-------- Extracted data --------

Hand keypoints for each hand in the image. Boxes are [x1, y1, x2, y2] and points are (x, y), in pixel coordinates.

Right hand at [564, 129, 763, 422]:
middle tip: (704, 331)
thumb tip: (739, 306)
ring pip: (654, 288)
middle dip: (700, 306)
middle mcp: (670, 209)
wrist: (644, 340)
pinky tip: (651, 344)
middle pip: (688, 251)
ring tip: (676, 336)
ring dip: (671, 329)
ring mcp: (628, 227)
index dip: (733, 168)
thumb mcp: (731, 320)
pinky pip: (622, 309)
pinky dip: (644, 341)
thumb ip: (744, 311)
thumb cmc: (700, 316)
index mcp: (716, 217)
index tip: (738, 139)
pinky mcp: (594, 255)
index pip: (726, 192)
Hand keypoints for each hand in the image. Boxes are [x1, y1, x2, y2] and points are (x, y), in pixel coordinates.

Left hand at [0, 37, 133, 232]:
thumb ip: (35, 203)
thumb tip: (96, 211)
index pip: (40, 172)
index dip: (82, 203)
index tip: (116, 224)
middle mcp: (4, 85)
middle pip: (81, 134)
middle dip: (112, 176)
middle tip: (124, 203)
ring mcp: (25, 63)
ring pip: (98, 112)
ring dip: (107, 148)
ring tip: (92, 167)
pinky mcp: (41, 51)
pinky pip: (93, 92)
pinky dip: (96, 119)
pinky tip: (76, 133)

--------
-------- Extracted data --------

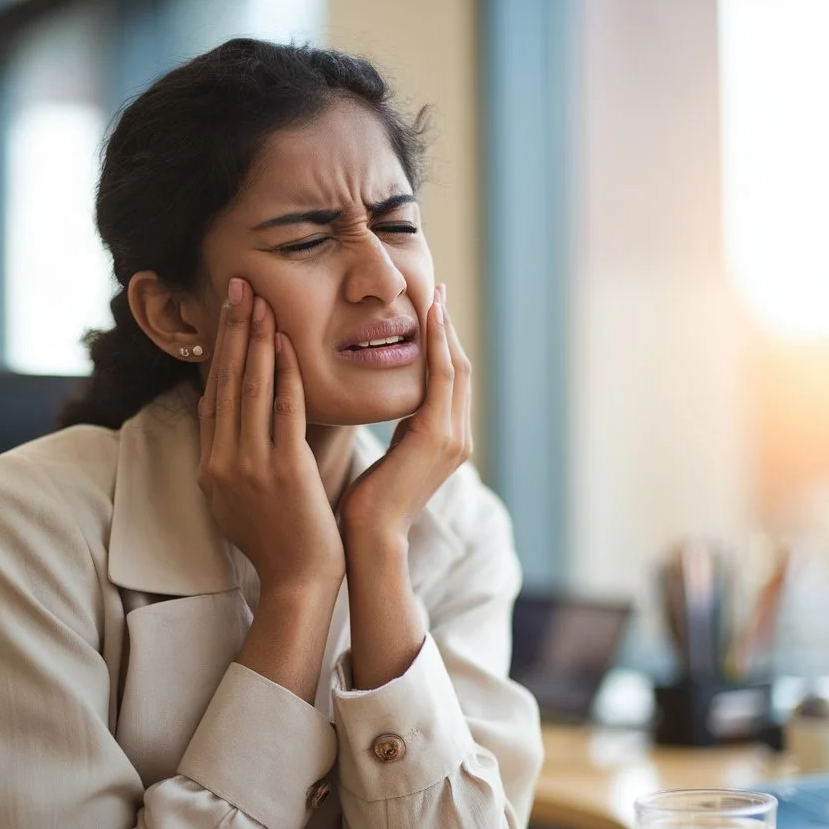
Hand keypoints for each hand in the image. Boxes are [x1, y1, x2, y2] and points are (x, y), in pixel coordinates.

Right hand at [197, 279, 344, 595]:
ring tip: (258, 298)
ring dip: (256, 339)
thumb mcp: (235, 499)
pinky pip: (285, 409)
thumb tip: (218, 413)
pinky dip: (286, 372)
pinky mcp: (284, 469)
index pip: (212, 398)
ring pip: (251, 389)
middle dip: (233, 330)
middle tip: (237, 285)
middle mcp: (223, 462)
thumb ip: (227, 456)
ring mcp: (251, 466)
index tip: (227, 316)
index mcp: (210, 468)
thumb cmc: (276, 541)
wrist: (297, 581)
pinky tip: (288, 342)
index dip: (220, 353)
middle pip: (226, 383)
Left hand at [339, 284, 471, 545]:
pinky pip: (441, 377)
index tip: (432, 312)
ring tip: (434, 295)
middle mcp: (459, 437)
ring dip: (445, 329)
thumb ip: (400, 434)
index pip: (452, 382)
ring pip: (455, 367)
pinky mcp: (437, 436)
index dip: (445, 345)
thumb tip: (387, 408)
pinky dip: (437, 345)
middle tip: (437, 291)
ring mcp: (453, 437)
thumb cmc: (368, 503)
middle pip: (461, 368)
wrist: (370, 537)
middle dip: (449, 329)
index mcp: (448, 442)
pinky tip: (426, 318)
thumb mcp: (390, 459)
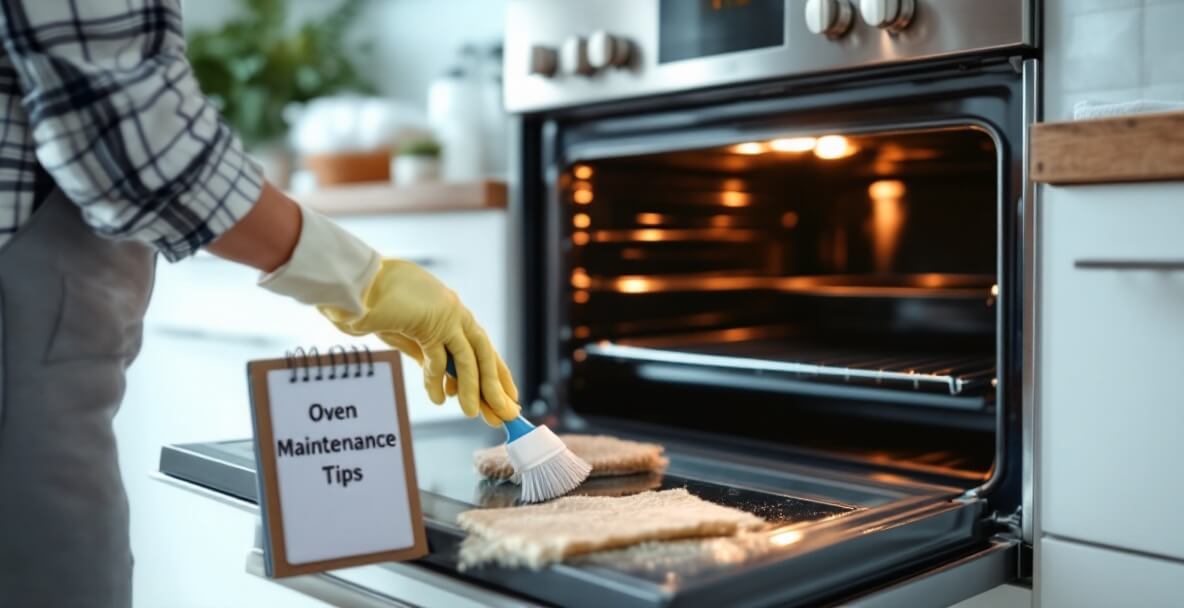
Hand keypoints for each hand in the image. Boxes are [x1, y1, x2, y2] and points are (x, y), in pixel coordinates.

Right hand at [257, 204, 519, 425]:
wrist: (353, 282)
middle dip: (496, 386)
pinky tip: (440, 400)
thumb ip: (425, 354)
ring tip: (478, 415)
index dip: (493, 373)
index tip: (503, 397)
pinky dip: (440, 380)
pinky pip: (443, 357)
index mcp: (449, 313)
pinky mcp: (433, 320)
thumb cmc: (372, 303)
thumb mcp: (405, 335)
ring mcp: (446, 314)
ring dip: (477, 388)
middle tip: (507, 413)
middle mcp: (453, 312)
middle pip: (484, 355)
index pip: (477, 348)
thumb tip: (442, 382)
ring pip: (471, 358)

--------

__Task details__.
Print exactly, with no pictures, the lines above from the one that holds "index pip: (452, 382)" through the one that holds "ring pip: (471, 358)", both of them included.

__Exercise response__.
index pip: (452, 382)
ring pip: (455, 367)
pinky mcp: (437, 436)
index dip: (445, 345)
thumb tip: (387, 408)
pinky dip: (437, 345)
middle tip: (437, 291)
ring mcp: (453, 437)
thumb cmc: (368, 503)
middle pip: (461, 368)
wrist: (370, 537)
middle dip: (449, 329)
index mcp: (448, 442)
pinky tip: (426, 318)
thumb mcp: (390, 459)
Hand keypoints for each hand in the image. Boxes are [x1, y1, x2, y2] and points are (x, y), in pixel coordinates.

Right hand at [257, 204, 519, 425]:
wrist: (353, 282)
middle dip: (496, 386)
pinky tip: (440, 400)
thumb ip: (425, 354)
ring tip: (478, 415)
index dip: (493, 373)
index tip: (503, 397)
pinky dip: (440, 380)
pinky pip: (443, 357)
index mcp: (449, 313)
pinky mcp: (433, 320)
thumb cmc: (372, 303)
thumb mcp: (405, 335)
ring mcp: (446, 314)
ring dip: (477, 388)
middle tip: (507, 413)
middle mcp: (453, 312)
middle pip: (484, 355)
index pip: (477, 348)
thumb tip: (442, 382)
ring pip: (471, 358)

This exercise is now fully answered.